I actually surprised myself by not choosing the players solely based on handsomeness! I almost voted twice so I could vote once based entirely on handsomeness , but then I remembered what I hated most about this friggin' contest anyway:

NHL All-Star Fan Balloting is exactly like CANADIAN IDOL!

A bunch of excited little bitches vote a million times for their favourite star and the finalists win not on the basis of their excellence or even on their popularity, but on the collective craziness of their fans. Hence, Montreal steals the most players for the Eastern Conference. Why? Because their fans are the craziest. And Pittsburgh fans? Well, maybe they're bored or something. Do I care? No! The starting line up comprises my two favourite teams! My two favourite Penguins, Evgeni and Sidney! Montreal's Carey Price! I am in heaven! I had the most difficult time choosing between Marc-Andre Fleury and Carey Price! I think in the end, I chose Fleury, but I felt kind of like a dick about it. They are both such adorable and talented little goalies-- how is a girl to choose? *Gasp!*

Anyway, I guess I'll watch the All-Star Game and cheer for my little favourites. It will be exciting to have a blend of my two favourite teams on the ice at the same time. My panties will be wet. If I were in the rink in my hometown, they would probably freeze, despite the fierce heat of my crotch. But I digress....

Friday, December 19, 2008

a Proper Introduction

I used to say I hated sports. I guess I didn't understand them and hated the attention they got from boys. I don't like not understanding things. Sometimes when I don't understand something, I discount it as invalid. While I don't think sports are invalid now, I guess I should admit that I don't understand them. I don't understand why anyone would play sports, watch sports or care about sports other than for purposes of conversation, except when there's a serious competition going on like some sort of play-off.

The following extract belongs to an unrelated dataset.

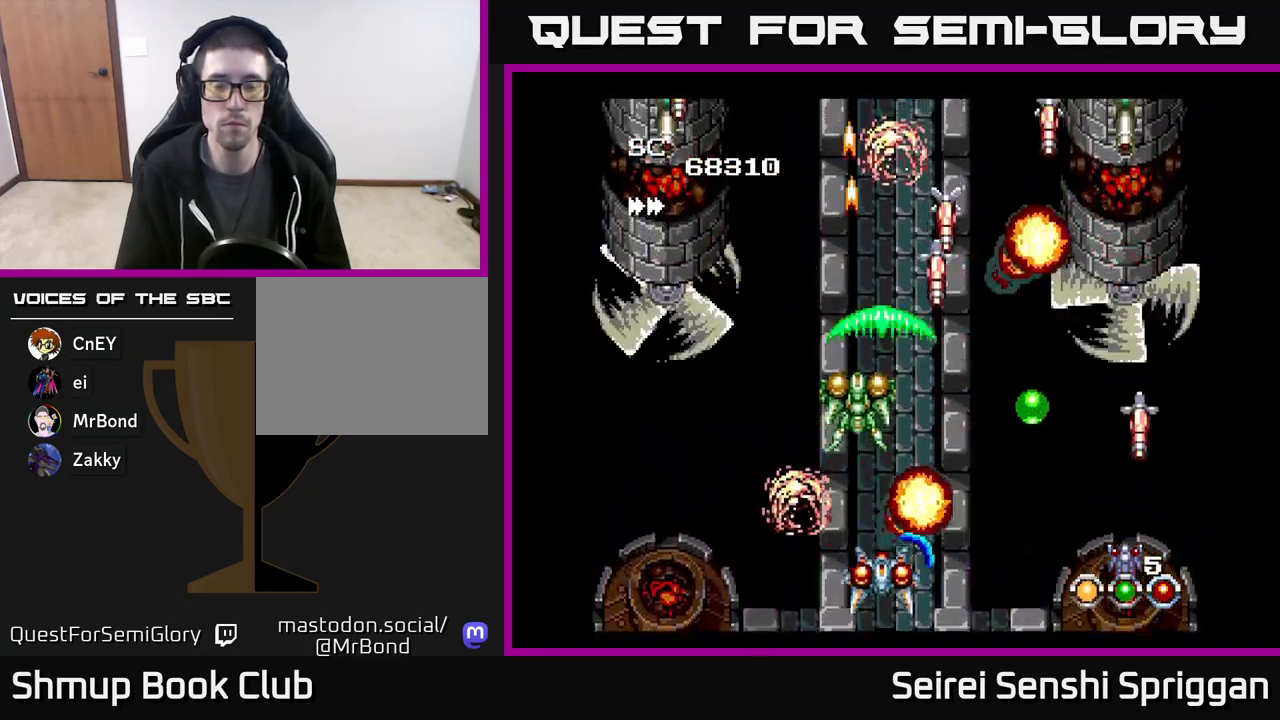
{"buttons": ["X", "DPAD_UP"], "events": [[33, "DPAD_DOWN", "up"], [83, "DPAD_UP", "down"], [183, "DPAD_RIGHT", "down"], [233, "DPAD_UP", "up"], [450, "DPAD_UP", "down"], [500, "DPAD_RIGHT", "up"]]}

It's hilarious. during a normal game, I'm like "whatever." and during the play-offs (is this only a hockey term?), it's like "OMG!" I often cry during a play-off game even though I hardly give a shit the rest of the season.*

The only two professional sports I could watch and know what's going on are hockey and baseball. I don't think I've watched a full baseball game since the Blue Jays' heyday. That shit was good. I have a complete set of McDonalds' Blue Jays baseball cards. I used to collect baseball cards. The most valuable card I had was like a Todd Stottlemyre card which was worth like $1.40 in the Beckett magazine in 1992. So basically, I might as well smoke my whole collection.

I've had several favourite sports teams, most of them dictated by my boyfriend at the time's favourite teams. My favourites have included: the Oakland As, the LA Raiders, Montreal Canadians, Toronto Maple Leafs (yeah, I know), Boston Bruins, Pittsburgh Penguins, LA Lakers, Boston Celtics and probably more.

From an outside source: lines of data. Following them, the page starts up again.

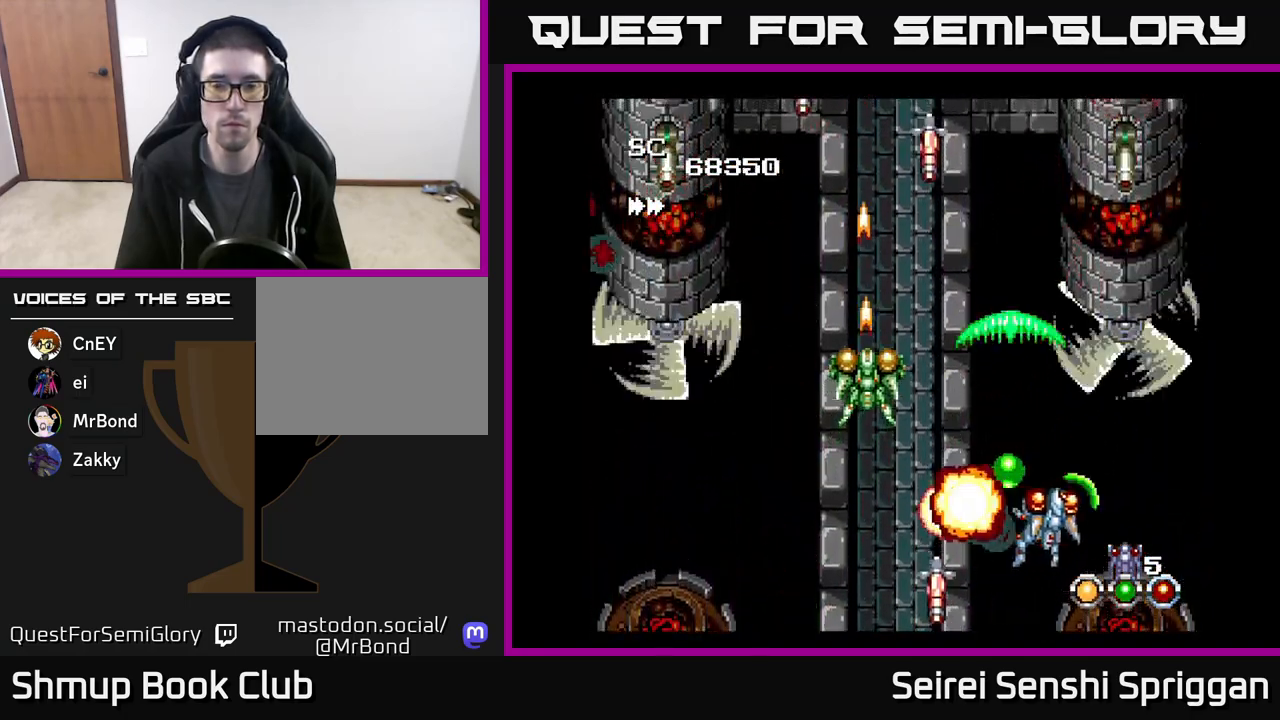
{"buttons": ["X", "DPAD_DOWN"], "events": [[50, "DPAD_LEFT", "down"], [83, "DPAD_UP", "up"], [233, "DPAD_UP", "down"], [350, "DPAD_UP", "up"], [450, "DPAD_DOWN", "down"], [450, "DPAD_LEFT", "up"]]}
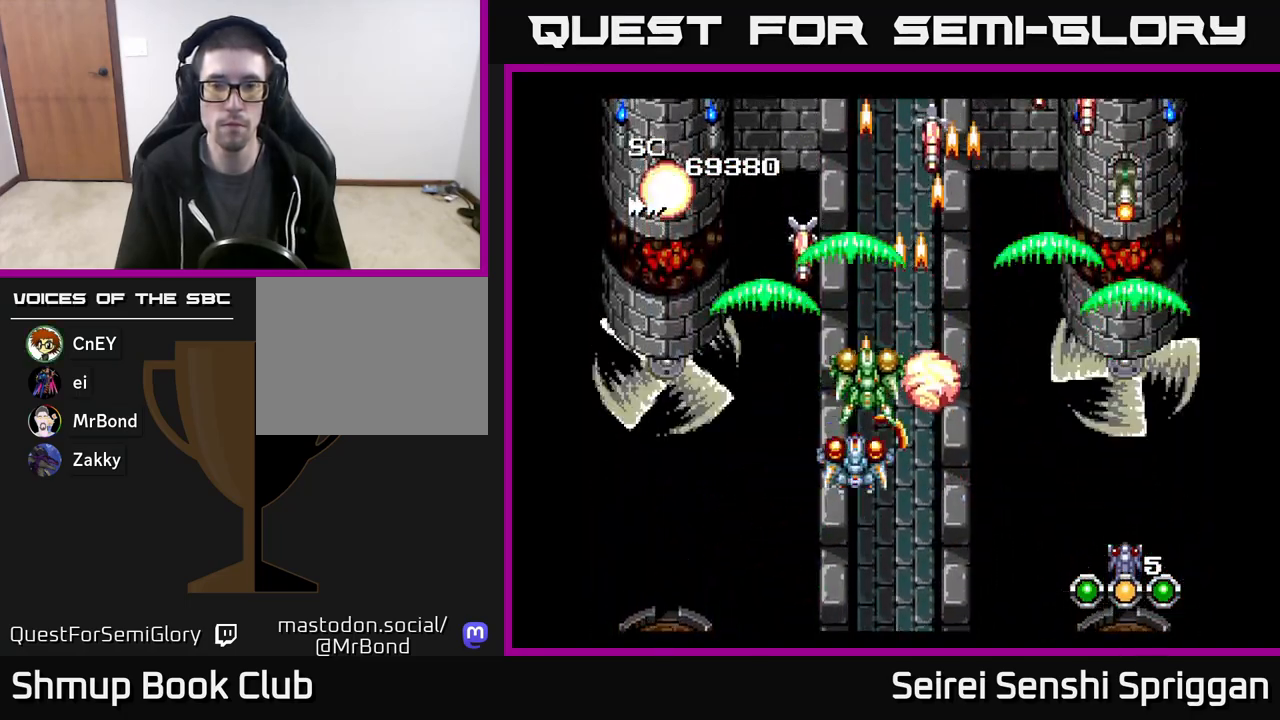
{"buttons": ["X", "DPAD_RIGHT"], "events": [[17, "DPAD_RIGHT", "down"], [67, "DPAD_DOWN", "up"], [117, "DPAD_RIGHT", "up"], [150, "DPAD_LEFT", "down"], [267, "DPAD_LEFT", "up"], [283, "DPAD_DOWN", "down"], [283, "DPAD_RIGHT", "down"], [300, "DPAD_DOWN", "up"]]}
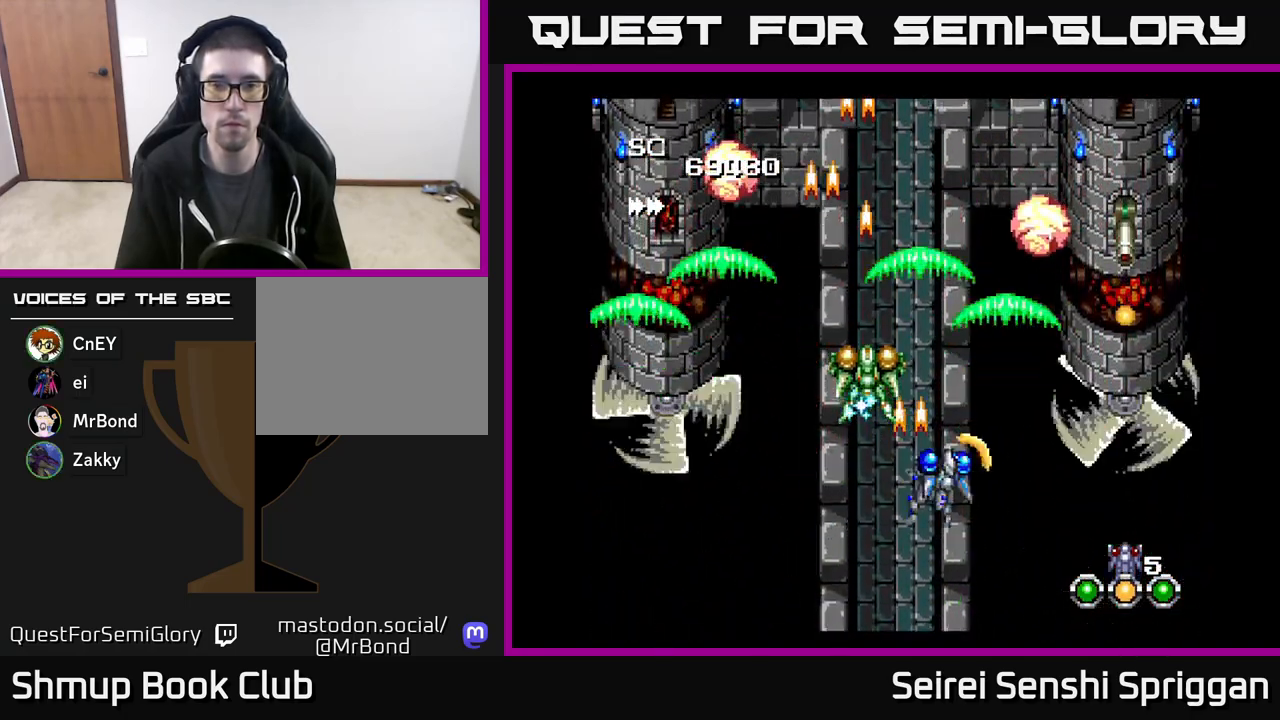
{"buttons": ["X", "DPAD_UP", "DPAD_RIGHT"], "events": [[50, "DPAD_RIGHT", "up"], [100, "DPAD_LEFT", "down"], [417, "DPAD_LEFT", "up"], [433, "DPAD_RIGHT", "down"], [450, "DPAD_UP", "down"]]}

During the past two years, I've had more of an open mind and have had several good friends (always male) with an interest in sports. I was actually fought over to watch Penguins' games. I watched Penguins' games. I fell in love with Sidney Crosby, Evgeni Malkin, Marc-Andre Fleury, and the Canadiens' Carey Price. People with adorable stories or adorable qualities (like Price) win.

Anyway, when I watch hockey I kind of watch it and still don't notice when there are goals. I guess it's easier to have a fuller understanding of it if you actually have played the game. Like music-- if you were in a band, you'd know when the guitarist fucks up, but the average person might not. I do still try to pay attention when I watch hockey, but I find it excrutiatingly difficult. Sometimes I notice when something important happens, but basically, I'm glad that replays exist. I mean, I'd be happy to watch abridged versions of games. I love watching fights, seeing players mouth swear words at referees, and watch with bated breath to make sure players laying prostrate on the ice aren't too wounded to still play. In short, I watch hockey like a girl.

p.s. i am drunk.

*It could be noted here that I've been known to cry over commercials yet sometimes not when I end a relationship. I have no idea what this says about me.

Wednesday, December 3, 2008

Shitty shootout. You shot yourselves in the foot.

Pittsburgh at New York, December 3

The Rangers fucking won?

Oh right, the game was in overtime. I hadn't really noticed.

Wait-- What? Malkin and Crosby weren't included in the shootout? You used WHO? Wait, WHO are the two leading scorers in the NHL? I was thinking you might've wanted to use them during this crucial moment. I mean, I know it's not game 7 of the playoffs or anything, but seriously Michel Therrien, did you even wake up this morning? I mean, I know they're not the two most experienced players, and maybe Malkin might choke during such a high--pressure moment, but what have you got to lose? What am I missing?